The NHS adds a catalog of symptoms that surface around this point: "swollen and bleeding gums," "pains on the side of your belly caused by your expanding uterus," headaches, nosebleeds, bloating, leg cramps, and "darkened skin on your face or brown patches, this is known as chloasma." Round ligament pain is the one that tends to alarm people most. It's a sharp, transient pain on one side of the lower abdomen that happens when you change position too quickly. It's the round ligaments doing their job, not a problem.

The gum changes are worth a sentence on their own. Pregnancy gingivitis is real, and brushing twice a day and flossing, yes, flossing, actually matters this trimester in a way it usually doesn't. A dental visit in the second trimester is one of the higher-leverage health appointments most couples skip.

What your partner can do

The announcement is the load-bearing partner conversation of week 13. Three concrete moves.

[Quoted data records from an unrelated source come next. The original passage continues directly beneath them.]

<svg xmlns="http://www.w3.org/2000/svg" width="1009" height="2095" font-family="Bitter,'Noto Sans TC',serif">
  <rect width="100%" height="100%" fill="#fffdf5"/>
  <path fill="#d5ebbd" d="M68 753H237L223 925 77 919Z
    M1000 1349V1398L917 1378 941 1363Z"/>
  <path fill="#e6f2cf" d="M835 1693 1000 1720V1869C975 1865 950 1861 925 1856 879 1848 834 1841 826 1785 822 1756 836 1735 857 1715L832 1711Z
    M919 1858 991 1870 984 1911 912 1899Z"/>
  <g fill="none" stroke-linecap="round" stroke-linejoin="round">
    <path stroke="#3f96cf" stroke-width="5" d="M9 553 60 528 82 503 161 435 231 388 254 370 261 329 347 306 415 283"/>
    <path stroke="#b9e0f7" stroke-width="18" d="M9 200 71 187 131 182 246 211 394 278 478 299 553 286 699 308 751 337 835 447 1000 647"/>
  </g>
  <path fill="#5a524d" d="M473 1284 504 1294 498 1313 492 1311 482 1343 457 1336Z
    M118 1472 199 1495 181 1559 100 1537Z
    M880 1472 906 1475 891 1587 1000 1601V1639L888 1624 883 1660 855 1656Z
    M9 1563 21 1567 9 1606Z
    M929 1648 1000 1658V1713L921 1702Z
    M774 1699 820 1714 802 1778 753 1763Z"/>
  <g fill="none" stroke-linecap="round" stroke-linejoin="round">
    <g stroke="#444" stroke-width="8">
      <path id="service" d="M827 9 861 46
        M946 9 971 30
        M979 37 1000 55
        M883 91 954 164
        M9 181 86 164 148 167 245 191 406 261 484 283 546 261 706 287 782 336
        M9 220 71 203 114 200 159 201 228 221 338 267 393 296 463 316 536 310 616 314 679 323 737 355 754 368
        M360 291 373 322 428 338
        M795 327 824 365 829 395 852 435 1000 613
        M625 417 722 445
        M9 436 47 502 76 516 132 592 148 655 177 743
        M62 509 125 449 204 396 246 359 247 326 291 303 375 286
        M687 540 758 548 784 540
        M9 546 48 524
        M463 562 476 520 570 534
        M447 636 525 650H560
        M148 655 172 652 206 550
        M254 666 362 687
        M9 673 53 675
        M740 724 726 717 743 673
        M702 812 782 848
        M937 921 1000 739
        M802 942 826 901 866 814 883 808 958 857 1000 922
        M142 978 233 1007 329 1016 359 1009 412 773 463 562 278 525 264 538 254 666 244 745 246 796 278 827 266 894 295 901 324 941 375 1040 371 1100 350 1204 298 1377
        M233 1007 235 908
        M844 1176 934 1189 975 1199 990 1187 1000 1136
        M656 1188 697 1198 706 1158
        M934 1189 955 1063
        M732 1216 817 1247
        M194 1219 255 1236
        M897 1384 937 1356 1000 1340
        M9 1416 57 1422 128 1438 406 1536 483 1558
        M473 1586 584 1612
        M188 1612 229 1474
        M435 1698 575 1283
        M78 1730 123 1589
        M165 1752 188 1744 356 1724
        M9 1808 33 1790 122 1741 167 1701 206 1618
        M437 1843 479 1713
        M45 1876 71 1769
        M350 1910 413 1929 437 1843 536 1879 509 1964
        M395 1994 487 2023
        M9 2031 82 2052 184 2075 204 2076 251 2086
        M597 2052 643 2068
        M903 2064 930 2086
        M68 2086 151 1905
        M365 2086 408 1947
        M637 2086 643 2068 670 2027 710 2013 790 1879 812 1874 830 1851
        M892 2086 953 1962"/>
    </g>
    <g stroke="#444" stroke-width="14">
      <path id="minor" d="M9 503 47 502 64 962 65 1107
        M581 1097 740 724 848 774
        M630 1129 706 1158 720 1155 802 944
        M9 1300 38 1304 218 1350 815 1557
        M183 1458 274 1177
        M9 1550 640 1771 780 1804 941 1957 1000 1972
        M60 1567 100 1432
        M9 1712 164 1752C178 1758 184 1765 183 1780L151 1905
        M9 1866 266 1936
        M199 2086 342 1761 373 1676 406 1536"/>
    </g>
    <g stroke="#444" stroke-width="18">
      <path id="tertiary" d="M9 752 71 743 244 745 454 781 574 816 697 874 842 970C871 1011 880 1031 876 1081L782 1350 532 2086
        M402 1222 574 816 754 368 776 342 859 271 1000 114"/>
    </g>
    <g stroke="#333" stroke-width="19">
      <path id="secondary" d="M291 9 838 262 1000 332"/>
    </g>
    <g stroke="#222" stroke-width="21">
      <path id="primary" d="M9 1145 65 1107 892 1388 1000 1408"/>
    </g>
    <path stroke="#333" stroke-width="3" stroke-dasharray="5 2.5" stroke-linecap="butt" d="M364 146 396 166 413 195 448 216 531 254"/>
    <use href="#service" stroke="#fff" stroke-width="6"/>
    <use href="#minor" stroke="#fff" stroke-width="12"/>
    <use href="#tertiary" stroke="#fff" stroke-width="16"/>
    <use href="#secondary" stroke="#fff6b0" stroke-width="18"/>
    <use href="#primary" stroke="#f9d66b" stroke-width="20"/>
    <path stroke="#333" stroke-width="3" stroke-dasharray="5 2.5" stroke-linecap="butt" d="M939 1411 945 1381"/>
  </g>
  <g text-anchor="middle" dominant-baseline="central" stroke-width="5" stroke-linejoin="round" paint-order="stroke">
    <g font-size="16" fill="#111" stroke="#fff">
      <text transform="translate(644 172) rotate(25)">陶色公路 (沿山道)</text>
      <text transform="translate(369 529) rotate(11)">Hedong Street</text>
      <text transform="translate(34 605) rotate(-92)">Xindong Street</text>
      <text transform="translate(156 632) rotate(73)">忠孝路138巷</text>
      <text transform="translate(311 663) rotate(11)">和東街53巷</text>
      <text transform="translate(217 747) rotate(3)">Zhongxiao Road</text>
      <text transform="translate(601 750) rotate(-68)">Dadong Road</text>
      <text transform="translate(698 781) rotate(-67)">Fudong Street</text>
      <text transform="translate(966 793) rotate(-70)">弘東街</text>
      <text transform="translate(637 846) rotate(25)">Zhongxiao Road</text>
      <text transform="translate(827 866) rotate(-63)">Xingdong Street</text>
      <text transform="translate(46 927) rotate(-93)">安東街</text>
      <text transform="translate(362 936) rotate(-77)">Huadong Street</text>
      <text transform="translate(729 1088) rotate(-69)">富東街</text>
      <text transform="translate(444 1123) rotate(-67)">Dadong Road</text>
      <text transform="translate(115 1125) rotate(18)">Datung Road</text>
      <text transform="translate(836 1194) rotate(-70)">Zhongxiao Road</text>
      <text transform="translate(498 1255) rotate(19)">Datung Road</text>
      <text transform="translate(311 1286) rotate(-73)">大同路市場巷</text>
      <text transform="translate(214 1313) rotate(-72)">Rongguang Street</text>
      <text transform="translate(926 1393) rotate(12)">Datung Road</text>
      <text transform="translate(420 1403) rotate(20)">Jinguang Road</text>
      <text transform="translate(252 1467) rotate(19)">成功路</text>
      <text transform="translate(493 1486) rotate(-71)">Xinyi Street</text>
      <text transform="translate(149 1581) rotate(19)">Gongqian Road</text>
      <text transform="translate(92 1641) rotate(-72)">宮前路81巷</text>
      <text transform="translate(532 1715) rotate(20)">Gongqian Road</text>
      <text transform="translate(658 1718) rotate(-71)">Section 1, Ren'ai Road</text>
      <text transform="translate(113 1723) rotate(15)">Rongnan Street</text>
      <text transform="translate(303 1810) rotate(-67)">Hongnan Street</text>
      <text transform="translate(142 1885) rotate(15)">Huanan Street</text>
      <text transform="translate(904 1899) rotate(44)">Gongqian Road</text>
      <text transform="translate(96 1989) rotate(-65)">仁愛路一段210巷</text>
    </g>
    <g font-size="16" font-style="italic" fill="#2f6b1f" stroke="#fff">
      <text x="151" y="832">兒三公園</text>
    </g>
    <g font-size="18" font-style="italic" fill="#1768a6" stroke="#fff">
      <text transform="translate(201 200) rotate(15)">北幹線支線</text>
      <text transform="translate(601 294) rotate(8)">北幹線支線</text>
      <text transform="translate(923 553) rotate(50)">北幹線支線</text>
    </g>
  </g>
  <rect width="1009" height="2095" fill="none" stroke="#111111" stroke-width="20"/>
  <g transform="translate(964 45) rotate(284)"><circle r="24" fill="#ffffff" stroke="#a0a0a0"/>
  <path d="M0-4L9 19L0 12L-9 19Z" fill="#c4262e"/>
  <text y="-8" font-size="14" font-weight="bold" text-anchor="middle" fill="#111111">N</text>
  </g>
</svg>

Decide whether to announce, and on what schedule, deliberately. Some couples wait until week 20 or longer. Some announce to immediate family at week 8 and to wider circles at 13. There is no rule. The thing that matters is making the decision rather than letting it drift into default, drift usually means a parent finds out from a coworker, which is the version everyone regrets.

Draft the announcement on paper. Not the social-media graphic, the actual sentence you are going to say. "We are due in November." "Twenty weeks along." The exact words you use, especially with grandparents-to-be, are the words that get retold for years. Write them down. Read them back the next morning. The version you send the second day is almost always better than the first.

Make a name short list, a real one, not a brainstorm. You and your partner have probably each been keeping private lists. Week 13 is a fine week to compare them for the first time. Use the rule that has the highest hit rate: bring three names each, no commentary, write them on paper, and only then start the conversation. The names that show up on both lists are the ones to keep.

Names we love this week

The names that fit week 13 are the ones with hinge energy, names that open something.

  • Isabella is the Italian and Spanish form of Elizabeth, meaning "devoted to God." It carries hinge-weight in the most literal sense: a name that opens an old name into a new sound. It has been in the US top ten for more than a decade and is showing no signs of leaving.
  • Owen is Welsh for "young warrior" or "well-born," depending on which etymologist you ask. It is a clean, single-vowel name that has stayed quietly in the US top fifty for thirty years without ever spiking, the mark of a name with no fashion debt to pay.
  • Sophia is Greek for "wisdom" — the perfect register for the hinge week into the second trimester, when the math of the pregnancy tilts in your favor and the early secret can ease. It is one of the most-used names in the world.
  • Mason is the English occupational name for a stoneworker — a name with weight in it, for the week the baby's bones first start to ossify. It also pairs cleanly with almost any surname, which is more than most names can claim.
  • Atlas means "to bear" in Greek, a name that has surged in the last decade as the gendered constraints on classic mythological names loosen.
  • Maeve is the Irish queen Medb, anglicized — "she who intoxicates." One syllable, no waste, the kind of name a child grows into rather than out of.
  • Aiden is the anglicized form of the Irish Aodhán, meaning "little fire," and it suits the kindling second trimester well. It is past its absolute peak in the US charts but still firmly in the top hundred and now reads as a modern classic rather than a trend.
  • Clara means "bright, clear" in Latin, and clarity is the word that fits week 13 better than any other. The view of what you are doing comes into sharper focus this week.

A piece of advice specifically for week 13: if you are going to announce this trimester, do it twice. Once to the people who need a phone call (parents, siblings, closest friends), and a separate, later, lower-key announcement to the broader circle. Doing both at once tends to leave the people who should have heard first feeling like a footnote. The two-tier announcement takes a week longer and saves several future awkward conversations.